### Exercise aim
Copy out the records below verbatim, beginning at their first line and ending with the line that contains "color zones: curves: ch0".

— BEGIN —

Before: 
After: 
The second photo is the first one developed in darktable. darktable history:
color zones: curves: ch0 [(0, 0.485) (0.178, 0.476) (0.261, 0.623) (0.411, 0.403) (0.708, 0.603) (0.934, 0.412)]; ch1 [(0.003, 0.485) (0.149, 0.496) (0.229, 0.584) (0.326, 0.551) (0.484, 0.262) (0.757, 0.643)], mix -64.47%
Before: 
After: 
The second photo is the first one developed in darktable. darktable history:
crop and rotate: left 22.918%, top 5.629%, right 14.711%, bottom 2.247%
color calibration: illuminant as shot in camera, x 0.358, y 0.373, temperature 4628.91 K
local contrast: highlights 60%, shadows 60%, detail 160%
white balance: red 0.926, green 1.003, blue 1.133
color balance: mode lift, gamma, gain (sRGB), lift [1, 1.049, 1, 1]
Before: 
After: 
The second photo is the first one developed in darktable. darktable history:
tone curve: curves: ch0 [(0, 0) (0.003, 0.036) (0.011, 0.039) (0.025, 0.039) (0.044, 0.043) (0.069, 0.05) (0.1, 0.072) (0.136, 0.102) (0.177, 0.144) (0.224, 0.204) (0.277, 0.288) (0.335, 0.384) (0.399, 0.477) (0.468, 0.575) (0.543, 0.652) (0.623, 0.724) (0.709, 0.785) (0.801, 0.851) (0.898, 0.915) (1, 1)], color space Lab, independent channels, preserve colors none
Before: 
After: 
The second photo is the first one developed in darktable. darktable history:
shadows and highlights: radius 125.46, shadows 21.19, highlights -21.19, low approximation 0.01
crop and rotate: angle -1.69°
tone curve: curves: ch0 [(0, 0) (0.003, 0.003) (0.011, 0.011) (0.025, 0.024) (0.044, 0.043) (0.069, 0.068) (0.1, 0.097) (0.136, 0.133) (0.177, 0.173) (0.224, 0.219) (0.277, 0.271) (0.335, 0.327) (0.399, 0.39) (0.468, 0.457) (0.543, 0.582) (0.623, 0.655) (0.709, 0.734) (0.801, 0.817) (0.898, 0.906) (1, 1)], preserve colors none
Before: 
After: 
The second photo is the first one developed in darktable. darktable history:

— END —

### Final result
Before: 
After: 
The second photo is the first one developed in darktable. darktable history:
color zones: curves: ch0 [(0, 0.485) (0.178, 0.476) (0.261, 0.623) (0.411, 0.403) (0.708, 0.603) (0.934, 0.412)]; ch1 [(0.003, 0.485) (0.149, 0.496) (0.229, 0.584) (0.326, 0.551) (0.484, 0.262) (0.757, 0.643)], mix -64.47%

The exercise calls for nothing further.